Note de la fic : :noel: :noel: :noel: :noel:

La mésaventure d'Aliz


Par : PaulAllender
Genre : Réaliste
Statut : C'est compliqué



Chapitre 21 : Schéhérazade


Publié le 25/08/2012 à 22:33:40 par PaulAllender



La tension était tant palpable que visible, le silence envahi la pièce en une fraction d'instant, aussi rapidement que les nazis en Pologne. La lumière du soleil traversait le carreau de mon appartement, et le verre de vodka de Schéhérazade, se réfractant sur la table en une myriade de couleurs qui transcrivaient inquiétudes larmoyantes et furie vengeresse. Le silence était roi, jusqu'à ce que, de crispation, je ne lâche mon verre, qui explosa au sol, éparpillant ses bris et son éthanol sur le sol. Elle avait son arme braquée sur Aliz, le doigt sur la gâchette. Son regard ne dégageait toujours rien, si ce n'était une once de folie meurtrière dans les yeux.

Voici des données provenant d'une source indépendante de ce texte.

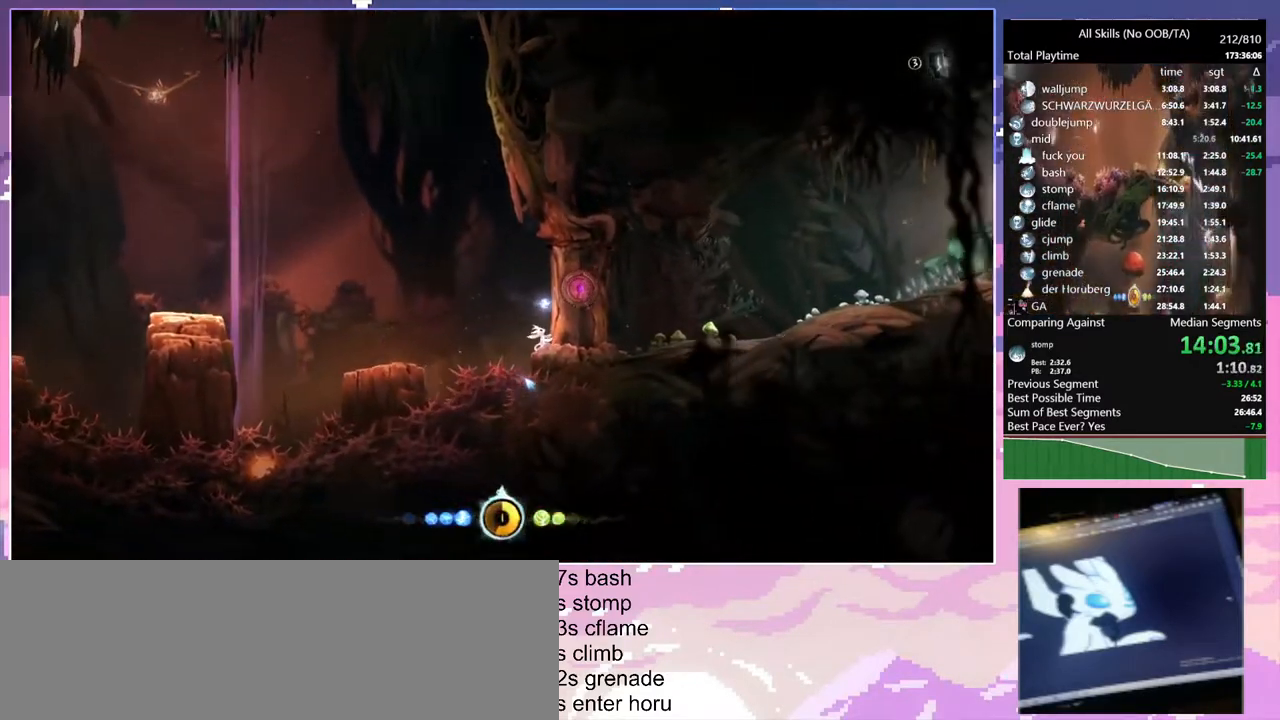
{"keys": [], "mouse": [], "events": []}
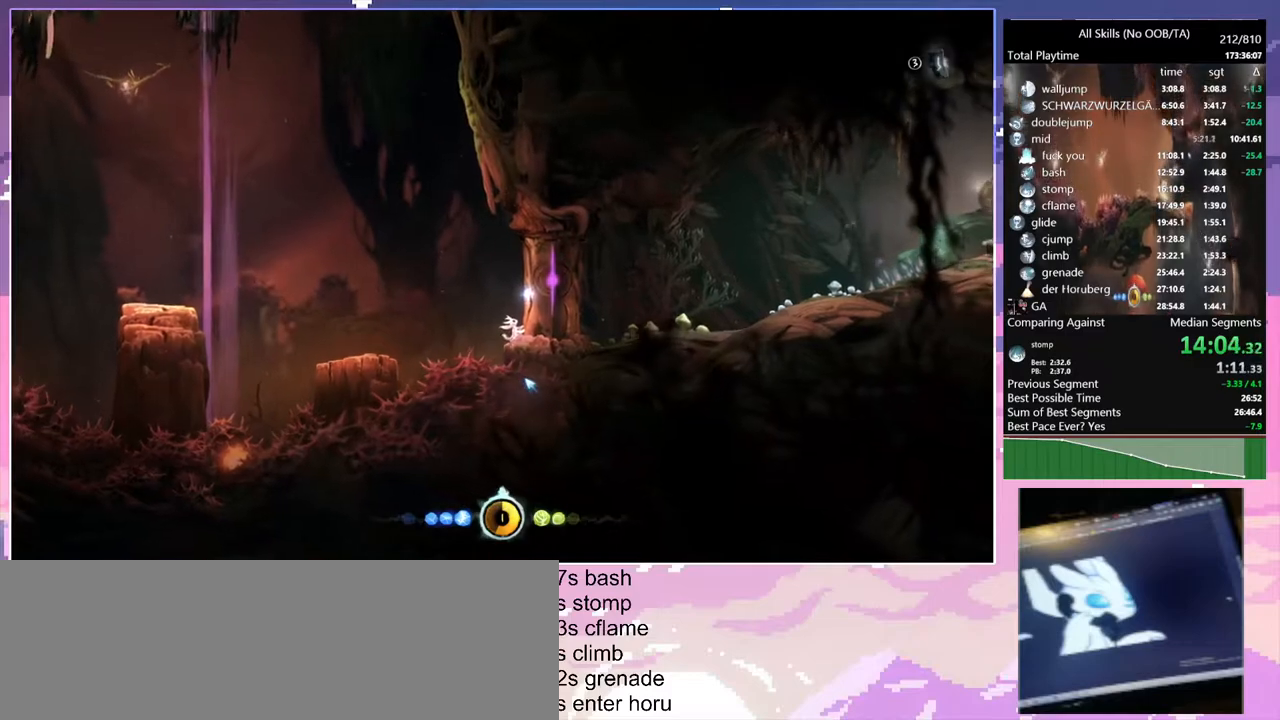
{"keys": [], "mouse": [], "events": []}
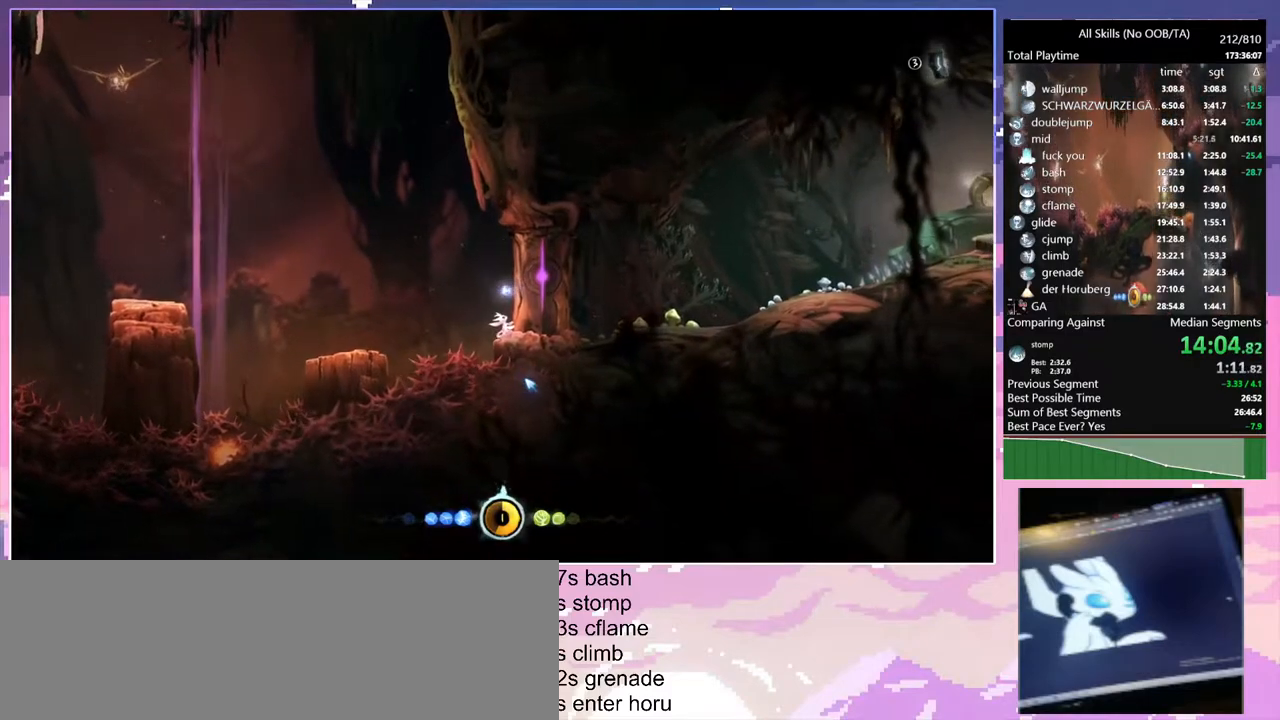
{"keys": ["d"], "mouse": [], "events": [[483, "d", "down"]]}
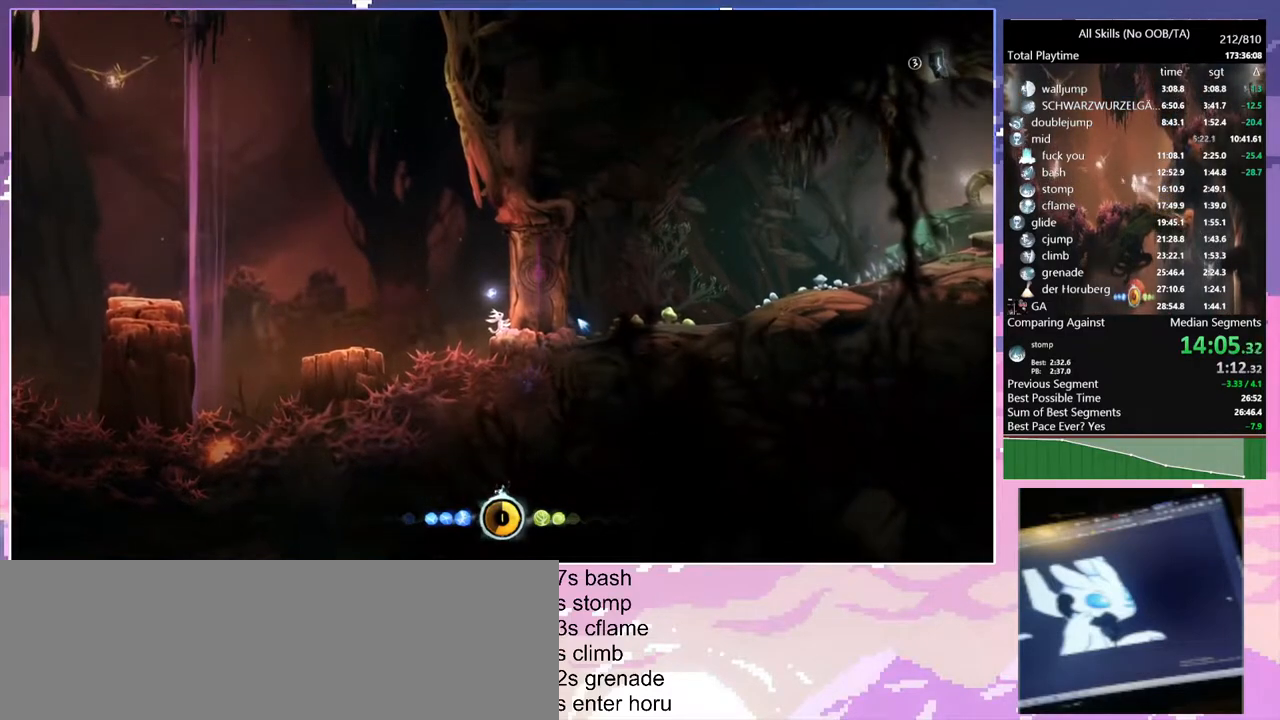
{"keys": ["d"], "mouse": [], "events": []}
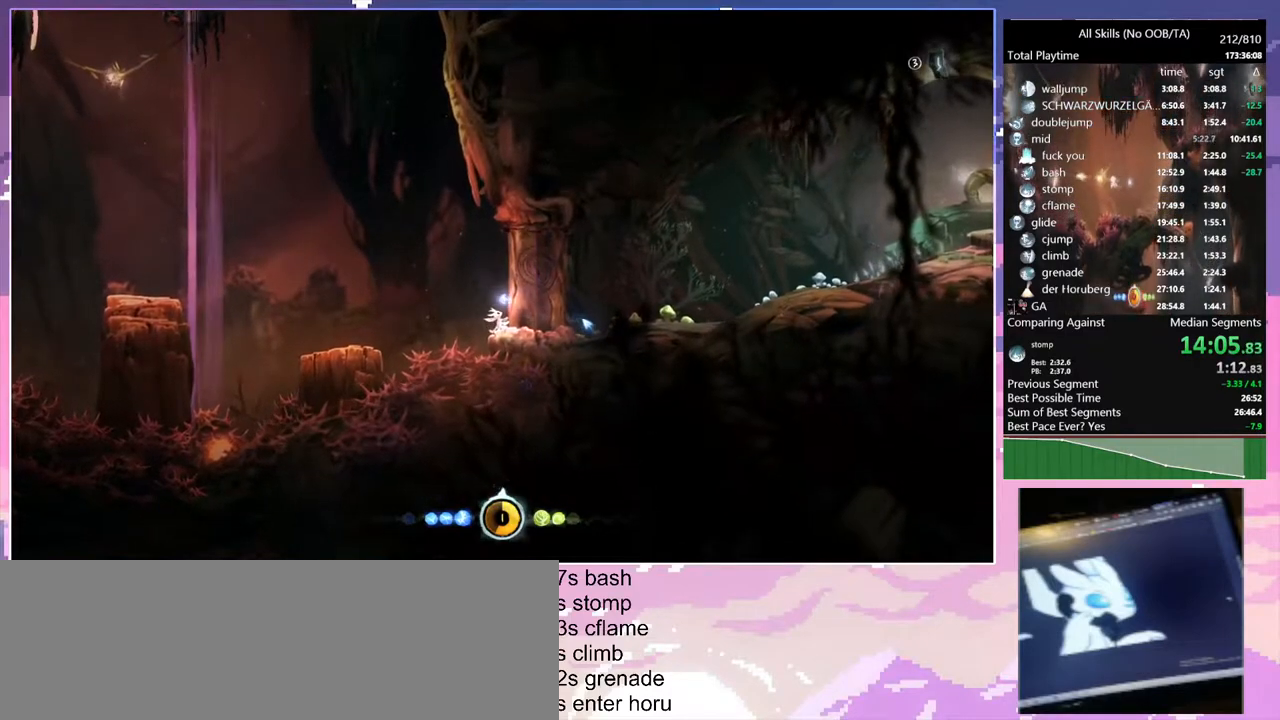
{"keys": ["d"], "mouse": [], "events": []}
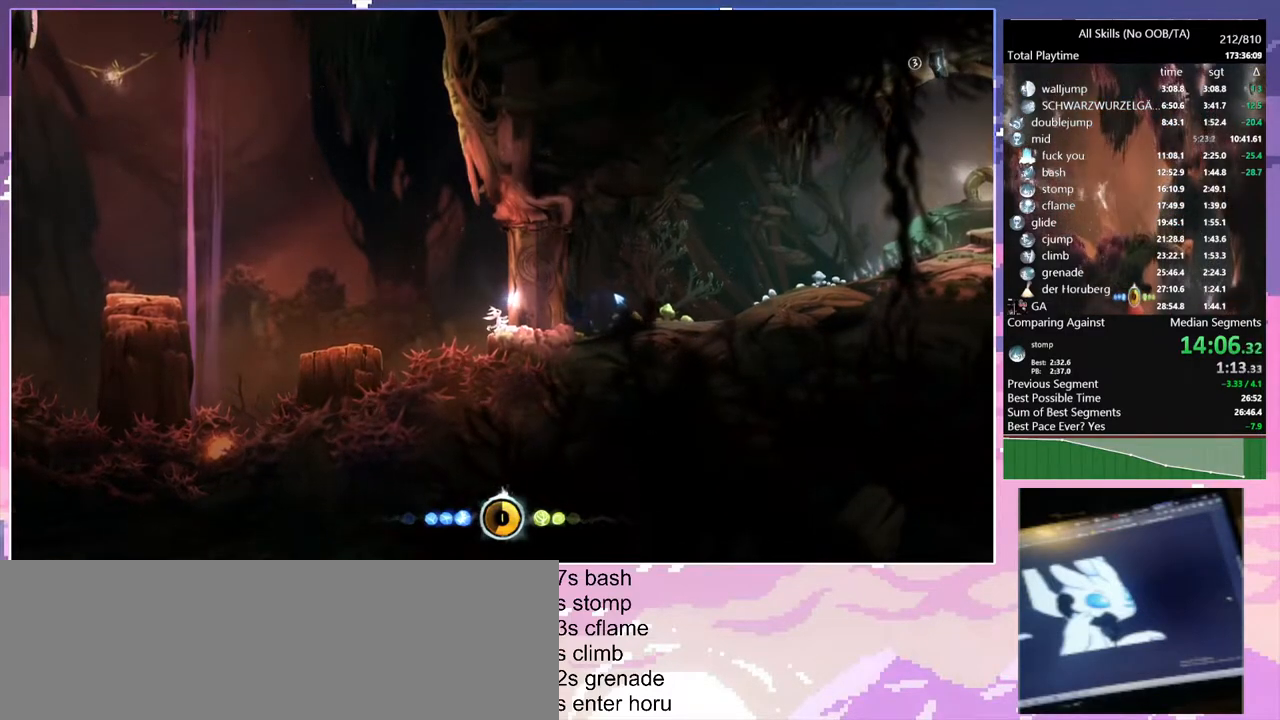
{"keys": ["d"], "mouse": [], "events": []}
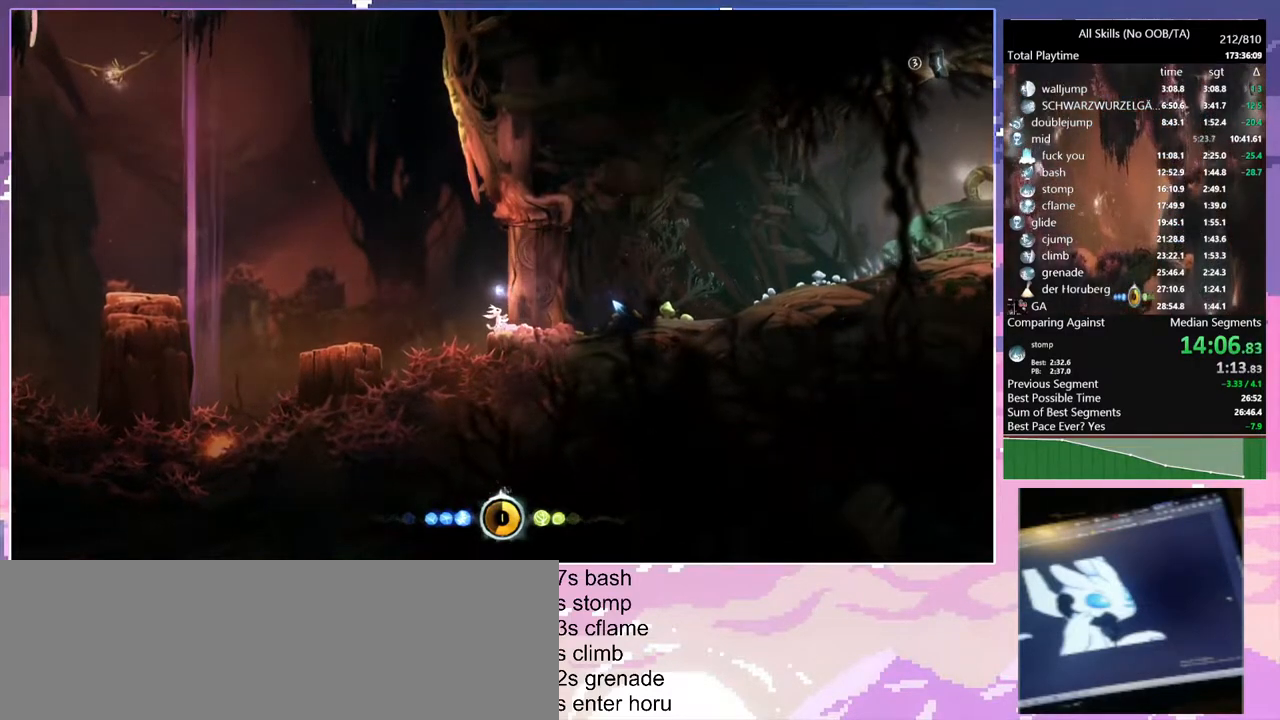
{"keys": ["d"], "mouse": [], "events": []}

-Schéhérazade, déconne pas, braque ton arme sur moi, braque moi à sa place putain ! criai-je dans un élan de désespoir 
-Ta gueule, Acehn Salan. Tu vois là avec tout ce qu'on a bu, j'suis un peu bourrée et...
-Un peu ? Tu tiens même pas droite ! ricana Aliz
-Toi aussi ferme ta gueule, Aliz Cristina Elisabeth Guardiola Bright. Ne m'interrompez pas ! Au cas où vous n'auriez pas remarqué, j'ai une arme dans la main, et quand on est bourré, on fait des conneries, ça serait con que le coup parte tout seul, hein ? N'est ce pas, Acehn Salan ? Que dirais-tu si "la fille que tu aimes et qui partage ta vie"... perdait la vie, hum ? me tourmenta-t-elle de sa voix de gamine en penchant la tête sur le coté et en affichant un sourire de psychopathe
-Fais pas de conneries je t'en supplie Schéhérazade ! lui dis-je en sentant le sang battre à mes tempes et au bord des larmes
-Écoute, princesse. Je voudrais surtout pas avoir l'air de faire la foulek, mais... Contrairement à ce que tu as l'air de penser, c'est pas la première fois qu'on me braque avec une arme tu sais... dit Aliz en s'approchant d'un pas timide
-Tais toi Aliz, tais toi... lui dis-je en serrant les dents

Schéhérazade la regarda de la tête au pied et ria aux éclats, comme une enfant devant son propre spectacle de marionnettes.

-Vous m'faites rire... Écoute moi bien, Antarès. Je sais très bien que je ne suis pas la première à te menacer d'un flingue. Tu ne le sais pas encore, mais tu me dois une allégeance sans faille, du moins pour encore... un peu moins de neuf mois. dit-elle toujours titubante 
-... Comment ça ? J'te dois rien, princesse de mes couilles ! cria Aliz
-Oh que si... Oh que si ! ria-t-elle bêtement à nouveau.

Schéhérazade, toujours en braquant Aliz de la main droite, baissa son débardeur de la main gauche, dévoilant sa poitrine, sur laquelle on pouvait voir un tatouage représentant un grand chien.

-Comment... bégaya Aliz en reculant les yeux écarquillés
-Qu'est ce qui se passe ? interrogeai-je Aliz, incompréhensif 
-Tu commences à comprendre, Antarès, hein ?
-C'est pas vrai... J'dois être entrain d'rêver... dit-elle dans un murmure d'effroi 
-Oh non, si en cet instant, ce que tu voyais de tes yeux devait être irréel, ça serait plutôt un cauchemar... Car je suis bel et bien ton pire cauchemar. rétorqua-t-elle en affichant un sourire proche de la démence
-Je... Tu es censée être morte ! Encore un de tes mensonges ? dit-elle en mettant la tête dans ses mains
-Non. On ne t'a pas menti. Sirius est bel et bien mort. Je suis juste sa fille. souria-t-elle ingénument
-Oh putain c'est une mauvaise blague... paniquait Aliz
-Non. l'en assura Schéhérazade de son sourire toujours aussi niais
-Viens en au fait, t'as dit qu'on allait t'aider, qu'est ce que tu nous veux ? la questionnai-je 

Schéhérazade laissa un court silence, avant d'arpenter en long et en large le sol de ma cuisine, tantôt jouant avec son arme, tantôt braquant Aliz avec.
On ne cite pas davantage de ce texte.